Scanlan-Teller points out that the language used by the dying female soldier is very similar to a publishers’ notice at the beginning of the memoir, which attributes Edmonds’ wartime service to “the purest motives and most praiseworthy patriotism.” In a 2005 biography of Edmonds, author Laura Leedy Gansler further noted that the anecdote was “strangely, and suspiciously, similar in some respects to that of Clara Barton’s experience.” After Antietam, the American Red Cross founder encountered 16-year-old Mary Galloway, who’d disguised herself as a man to follow her beau into battle. Barton treated Galloway’s wounds and helped the young woman reunite with her lover.
Regardless of whether Edmonds was on the ground at Antietam, she exhibited courage throughout her wartime service. According to a congressional report based on testimony from her fellow soldiers, Edmonds shared in all of her regiment’s “toils and privations, marching and fighting in the various engagements in which it participated.” She was “never absent from duty, obeying all orders with intelligence and alacrity.”
In the spring of 1863, while in Kentucky with the Second Michigan, Edmonds fell ill with a relapse of malaria, which she’d contracted the previous year while participating in the Peninsula Campaign in southeastern Virginia. She requested a furlough but was denied. Scared that Army physicians treating her would discover her gender, Edmonds fled the regiment and never returned. “Thompson” was subsequently charged with desertion—a crime punishable by death.
When Edmonds recovered from her illness, she joined the United States Christian Commission as a female nurse, this time with no disguise, serving from June 1863 until the end of the war in April 1865. In her free time, she wrote her memoir, which was published as Unsexed, or the Female Soldier, in 1864. The provocative title failed to sell, and it was only in 1865, when the book was reissued as Nurse and Spy in the Union Army, that it became a best seller. Edmonds donated most of the proceeds from her memoir to soldiers’ aid groups.

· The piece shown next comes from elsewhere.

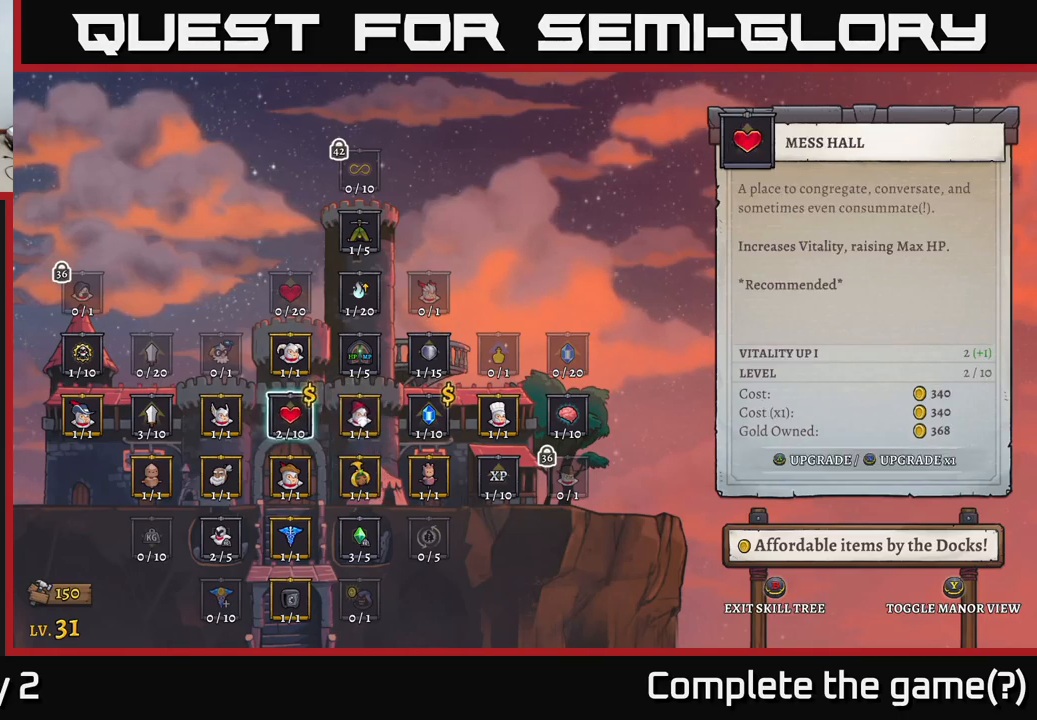
{"buttons": [], "left_stick": "left", "right_stick": "center", "events": [[34, "left_stick", "right"], [167, "left_stick", "center"], [267, "left_stick", "right"], [400, "left_stick", "center"], [450, "left_stick", "left"]]}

“Edmonds was meticulously vague about a lot of personal details in the book,” says Elizabeth D. Leonard, author of All the Daring of the Soldier: Women of the Civil War Armies. “Her primary goal was to use her variety of experiences to make some money by selling an engaging tale to an interested audience. Like many Hollywood renditions of Civil War history these days, she surely took a considerable amount of license for purposes that made sense to her.”
Edmonds claimed that she’d served as a spy for the Union, adopting such personas as Irish peddler Bridget O’Shea and a Black man named Cuff. To pass herself off as Black, she reportedly dyed her skin with silver nitrate and wore a wig. But no official records of Edmonds’ espionage activities exist; as Leonard pointed out in All the Daring, Edmonds later confessed that her autobiography was “much fictionalized,” and in a sworn statement, she denied having participated in “any secret services.”
The artistic license taken by Edmonds might have come down to her desire to appeal to her audience. “She doesn’t really come out and say, ‘I enlisted as a man in the Second Michigan,’” Scanlan-Teller says. Given gender norms and expectations at the time, the historian adds, the public likely would have disapproved of such exploits.
The publishers’ notice in her memoir seemingly anticipated such criticisms, suggesting that readers who “object to some of her disguises” should remember the patriotism that drove Edmonds to enlist in the first place. As the notice stated, “She laid aside, for a time, her own costume and assumed that of the opposite sex, enduring hardships, suffering untold privations and hazarding her life for her adopted country in its trying hour of need.”
Most women who covertly joined the military during the Civil War weren’t motivated by a desire to fight. “Researchers have found that usually, they were either enlisting and disguising themselves as men to escape an abusive family situation, or they were choosing that option so they could stay with a male family member,” Bierle says. Patriotism and financial concerns also drove enlistment.
Women who disguised themselves as male soldiers showed ingenuity in pulling off the charade. They would cut their hair short; bind their chests; and imitate male mannerisms when walking, speaking and tying their shoes, Bierle explains. Some women, like Edmonds, fought for years without being detected. Others, like Mary Scaberry, were discharged after just a few months, their identities exposed when they sought treatment for injuries or otherwise slipped up in their masquerade.
Since women served in secret, nobody knows for sure how many participated in the Civil War, but estimates generally range between 400 and 750. McIntire says that at least four women participated in the Battle of Antietam, including Rebecca Peterman of the Seventh Wisconsin Infantry. At least one unidentified woman is buried in Antietam National Cemetery. According to a Union private’s memoir, his unit discovered the body of an anonymous woman who’d fought on the Confederate side at Antietam; the soldiers buried her separately from her male comrades.
Edmonds, for her part, married a man named Linus Seelye in 1867. The couple had three children.
Over time, Edmonds gained the acceptance and respect of her fellow soldiers; in fact, in 1876, she attended a reunion of the Second Michigan as her female self. Her male comrades, while surely shocked at Thompson’s true identity, welcomed her back. They supported her appeal of her revoked pension—a result of the desertion charges. The government finally awarded Edmonds her pension in 1884.
In 1897, Edmonds was admitted to the Grand Army of the Republic, a Civil War veteran association, becoming its only female member. The following September, she died at her home in La Porte, Texas, at age 56. In 1901, she was reburied with military honors in the Grand Army section of Houston’s Washington Cemetery.